**WHAT IS NEEDED:**
Check the listing below for lines with the word "Switch" and say how many there are, with nothing but the number.

**THE INPUT:**
.....

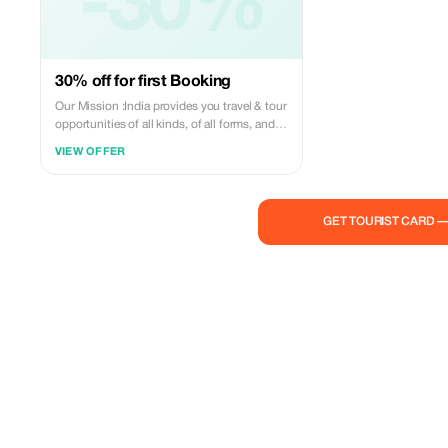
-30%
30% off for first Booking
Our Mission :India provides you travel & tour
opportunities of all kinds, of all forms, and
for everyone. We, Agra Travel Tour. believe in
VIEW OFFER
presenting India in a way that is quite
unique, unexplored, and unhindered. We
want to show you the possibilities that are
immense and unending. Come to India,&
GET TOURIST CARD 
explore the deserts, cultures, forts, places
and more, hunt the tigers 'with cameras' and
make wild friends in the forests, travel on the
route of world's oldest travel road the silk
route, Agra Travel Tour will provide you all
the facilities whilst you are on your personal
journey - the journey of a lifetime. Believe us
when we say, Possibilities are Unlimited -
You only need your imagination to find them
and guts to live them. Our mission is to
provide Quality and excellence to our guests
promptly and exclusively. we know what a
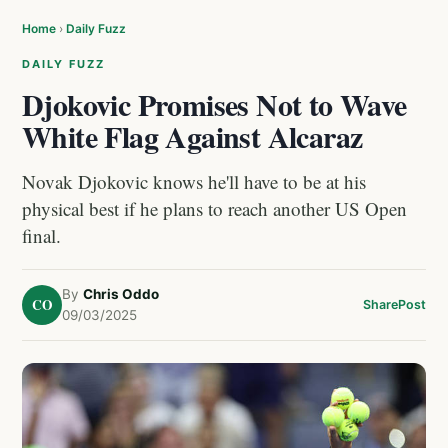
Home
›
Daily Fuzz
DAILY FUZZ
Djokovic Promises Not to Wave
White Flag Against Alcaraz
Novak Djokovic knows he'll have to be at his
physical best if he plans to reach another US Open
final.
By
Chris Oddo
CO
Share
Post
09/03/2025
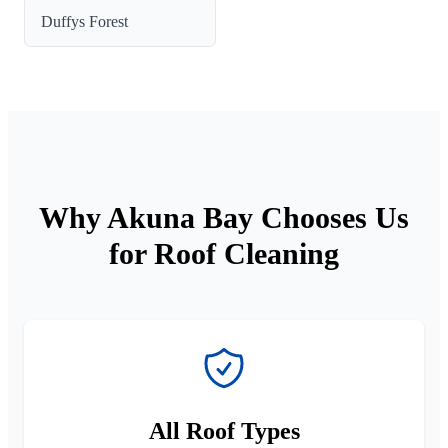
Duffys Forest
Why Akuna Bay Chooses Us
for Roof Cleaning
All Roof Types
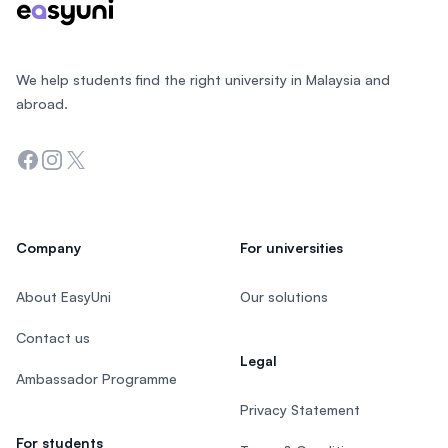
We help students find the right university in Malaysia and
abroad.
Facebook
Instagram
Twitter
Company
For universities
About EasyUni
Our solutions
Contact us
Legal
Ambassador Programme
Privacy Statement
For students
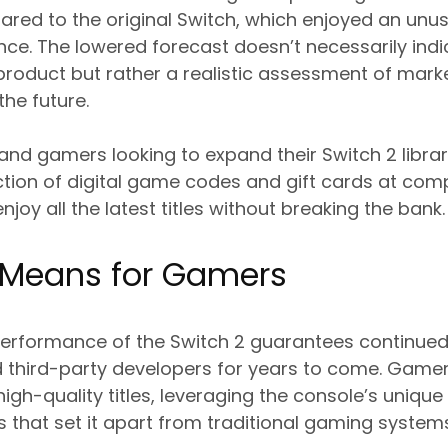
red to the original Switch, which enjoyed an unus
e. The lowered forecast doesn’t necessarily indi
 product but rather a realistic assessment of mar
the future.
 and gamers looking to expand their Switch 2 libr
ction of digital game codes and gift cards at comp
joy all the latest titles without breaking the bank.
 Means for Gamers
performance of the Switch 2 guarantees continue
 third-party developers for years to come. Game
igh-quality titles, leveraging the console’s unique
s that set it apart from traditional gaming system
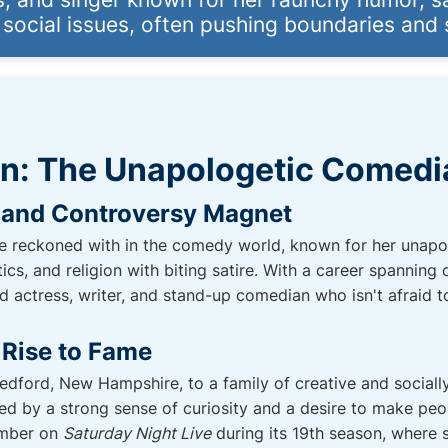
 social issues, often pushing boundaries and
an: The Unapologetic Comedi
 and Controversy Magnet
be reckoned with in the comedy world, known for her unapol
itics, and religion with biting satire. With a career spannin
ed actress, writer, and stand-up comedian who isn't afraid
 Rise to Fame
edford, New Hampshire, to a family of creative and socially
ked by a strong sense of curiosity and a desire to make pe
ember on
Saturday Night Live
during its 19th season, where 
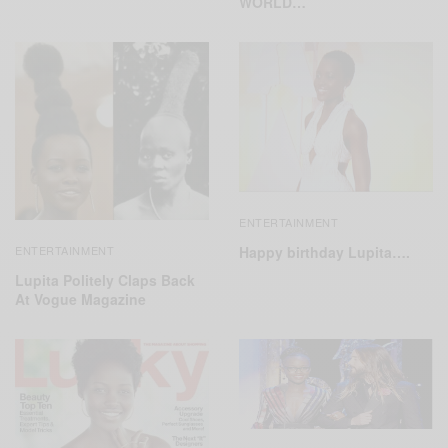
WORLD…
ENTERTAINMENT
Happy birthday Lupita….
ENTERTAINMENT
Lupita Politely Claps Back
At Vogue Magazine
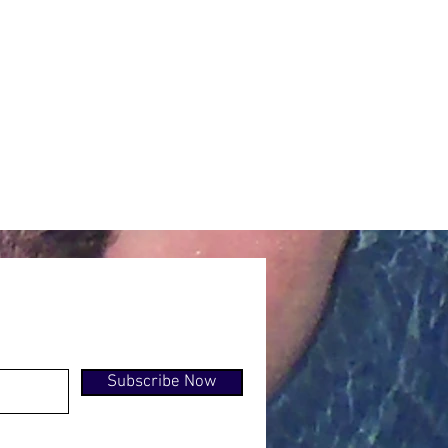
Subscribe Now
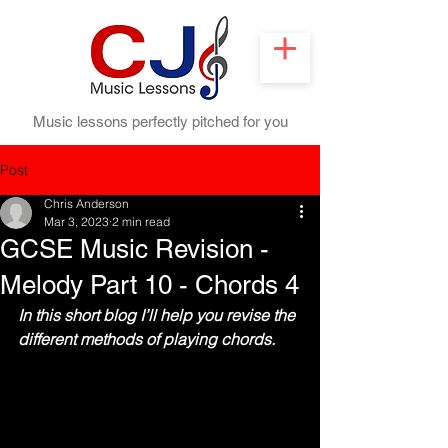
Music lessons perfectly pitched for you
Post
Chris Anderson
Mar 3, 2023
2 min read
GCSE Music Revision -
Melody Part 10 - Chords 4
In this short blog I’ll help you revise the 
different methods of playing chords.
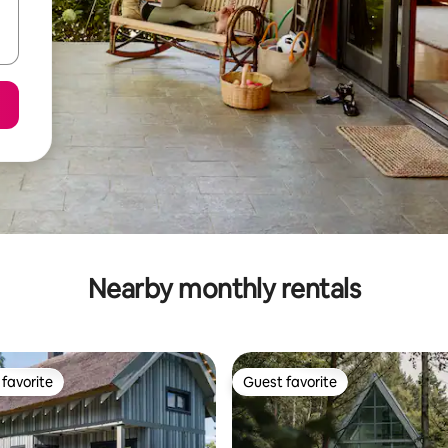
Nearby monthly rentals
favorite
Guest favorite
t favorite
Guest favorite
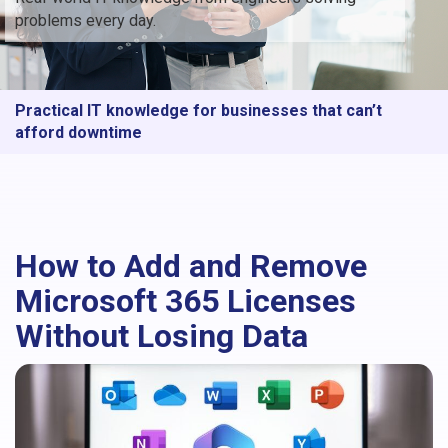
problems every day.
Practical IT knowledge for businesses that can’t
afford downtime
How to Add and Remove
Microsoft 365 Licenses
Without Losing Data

.....

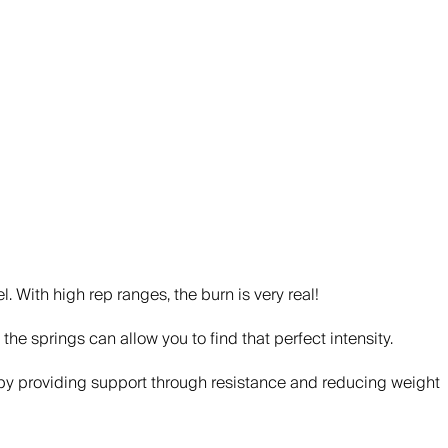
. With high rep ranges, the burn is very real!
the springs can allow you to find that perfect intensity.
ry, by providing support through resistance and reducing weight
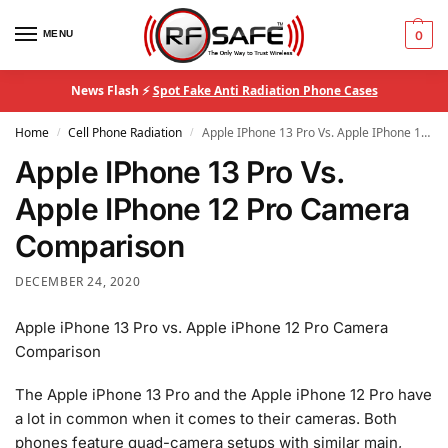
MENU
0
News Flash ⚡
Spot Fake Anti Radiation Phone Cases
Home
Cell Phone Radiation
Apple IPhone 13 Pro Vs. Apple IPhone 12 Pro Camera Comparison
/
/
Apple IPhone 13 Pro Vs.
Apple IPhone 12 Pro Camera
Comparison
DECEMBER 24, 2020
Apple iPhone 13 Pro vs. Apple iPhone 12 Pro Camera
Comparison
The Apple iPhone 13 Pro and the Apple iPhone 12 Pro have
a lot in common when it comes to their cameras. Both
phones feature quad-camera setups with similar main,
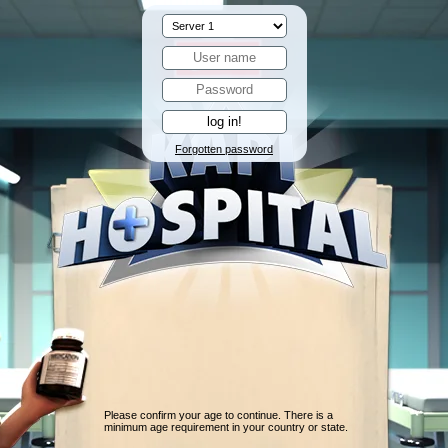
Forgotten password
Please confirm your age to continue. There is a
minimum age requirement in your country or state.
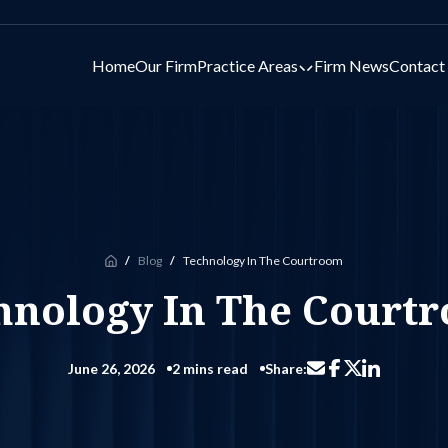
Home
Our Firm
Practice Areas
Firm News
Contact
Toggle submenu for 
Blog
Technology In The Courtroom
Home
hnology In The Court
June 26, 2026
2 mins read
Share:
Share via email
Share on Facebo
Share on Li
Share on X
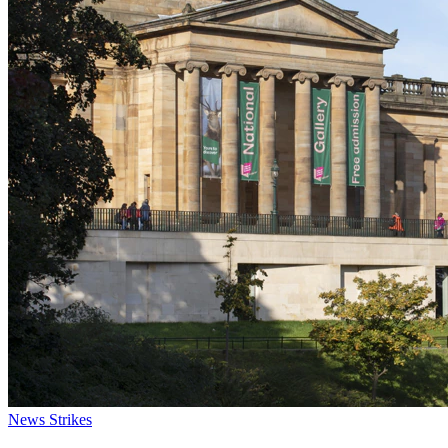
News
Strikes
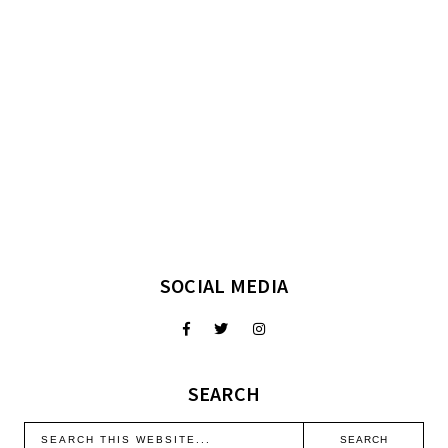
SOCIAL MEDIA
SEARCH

.....

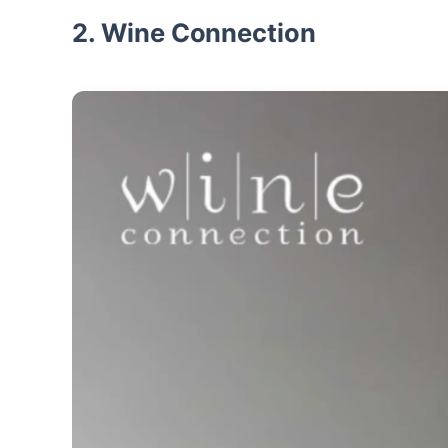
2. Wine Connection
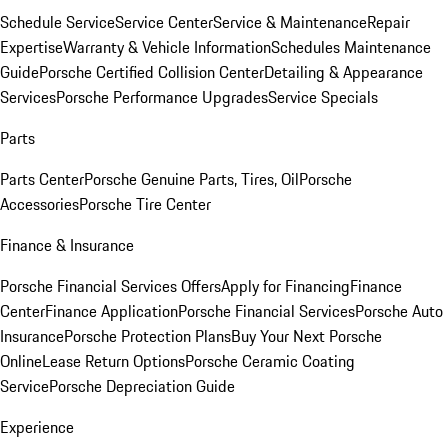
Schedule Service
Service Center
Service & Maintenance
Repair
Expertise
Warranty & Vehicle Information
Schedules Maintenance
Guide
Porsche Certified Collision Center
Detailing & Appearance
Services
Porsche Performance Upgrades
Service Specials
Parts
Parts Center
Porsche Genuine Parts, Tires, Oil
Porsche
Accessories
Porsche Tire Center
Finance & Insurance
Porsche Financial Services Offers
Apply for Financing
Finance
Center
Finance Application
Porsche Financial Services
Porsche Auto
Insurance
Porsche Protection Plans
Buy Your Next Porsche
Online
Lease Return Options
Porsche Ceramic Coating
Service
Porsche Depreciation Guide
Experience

.....

**TASK RESULT:**
3